(Extracted page text data)
=== Begin Enclosure ===

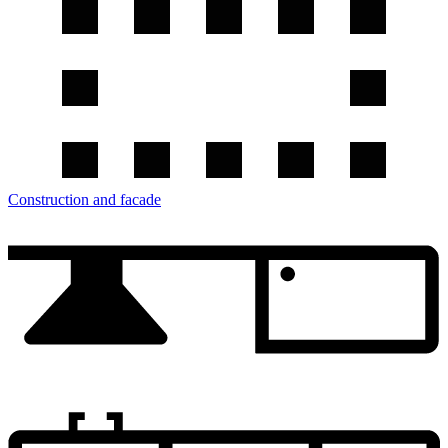
Construction and facade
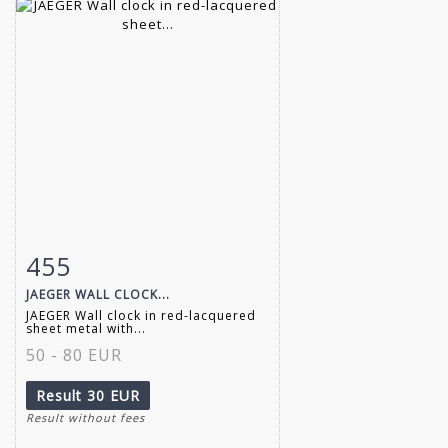
455
Item detail
Zoom
JAEGER WALL CLOCK...
JAEGER Wall clock in red-lacquered
sheet metal with...
50 - 80 EUR
Result
30 EUR
Result without fees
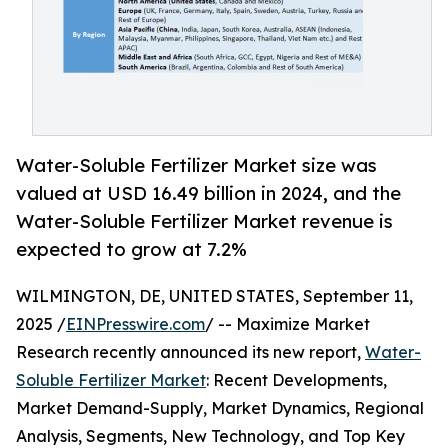
Water-Soluble Fertilizer Market size was
valued at USD 16.49 billion in 2024, and the
Water-Soluble Fertilizer Market revenue is
expected to grow at 7.2%
WILMINGTON, DE, UNITED STATES, September 11,
2025 /
EINPresswire.com
/ -- Maximize Market
Research recently announced its new report,
Water-
Soluble Fertilizer Market
: Recent Developments,
Market Demand-Supply, Market Dynamics, Regional
Analysis, Segments, New Technology, and Top Key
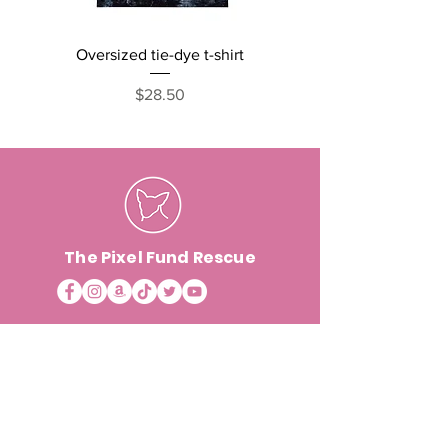
Oversized tie-dye t-shirt
Cats, Naps and Snack
short sleeve one pi
Price
$28.50
The Pixel Fund Rescue
ABOUT & INFO
VOLUNTEER +
Foster
Contact
Events
Foster Testimonials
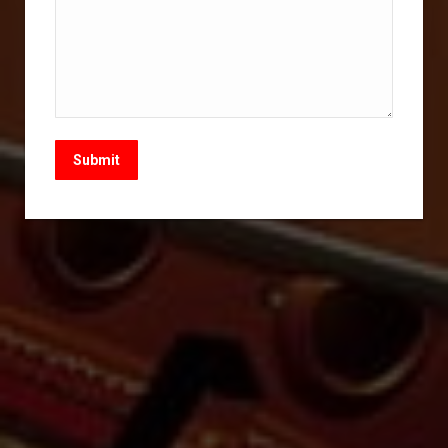
Submit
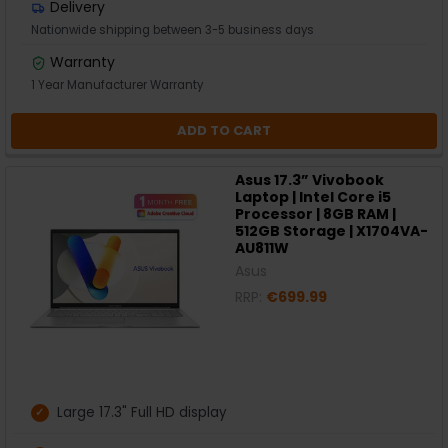
Delivery
Nationwide shipping between 3-5 business days
Warranty
1 Year Manufacturer Warranty
ADD TO CART
Asus 17.3” Vivobook
Laptop | Intel Core i5
Processor | 8GB RAM |
512GB Storage | X1704VA-
AU811W
Asus
RRP:
€699.99
Large 17.3" Full HD display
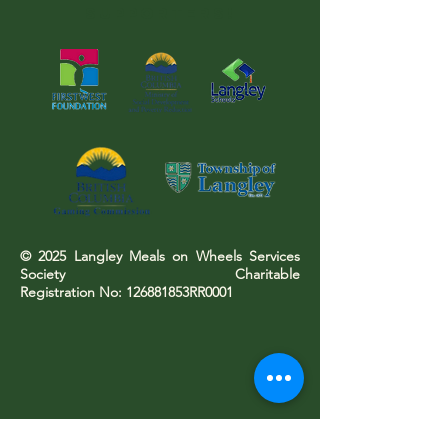
SUPPORTERS!
© 2025 Langley Meals on Wheels Services
Society Charitable
Registration No: 126881853RR0001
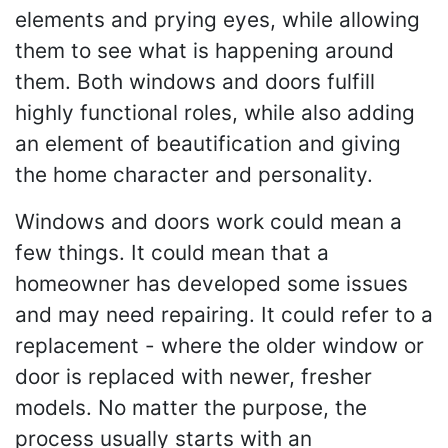
elements and prying eyes, while allowing
them to see what is happening around
them. Both windows and doors fulfill
highly functional roles, while also adding
an element of beautification and giving
the home character and personality.
Windows and doors work could mean a
few things. It could mean that a
homeowner has developed some issues
and may need repairing. It could refer to a
replacement - where the older window or
door is replaced with newer, fresher
models. No matter the purpose, the
process usually starts with an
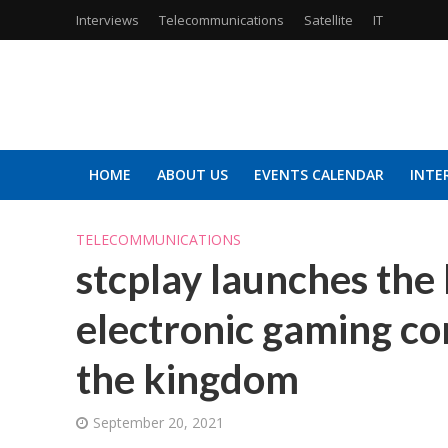
Interviews
Telecommunications
Satellite
IT
HOME
ABOUT US
EVENTS CALENDAR
INTE
TELECOMMUNICATIONS
stcplay launches the 
electronic gaming con
the kingdom
September 20, 2021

=== End Enclosure ===

■ **TASK GOAL**:
The stretch of entries above that starts with the line containing "Water-Soluble Fertilizer Market revenue is" and goes on through the line containing "Market Demand-Supply, Market" is to be transcribed exactly, and no other line is to be transcribed.

■ **ANSWER SPACE**:
Water-Soluble Fertilizer Market revenue is
expected to grow at 7.2%
WILMINGTON, DE, UNITED STATES, September 11,
2025 /
EINPresswire.com
/ -- Maximize Market
Research recently announced its new report,
Water-
Soluble Fertilizer Market
: Recent Developments,
Market Demand-Supply, Market Dynamics, Regional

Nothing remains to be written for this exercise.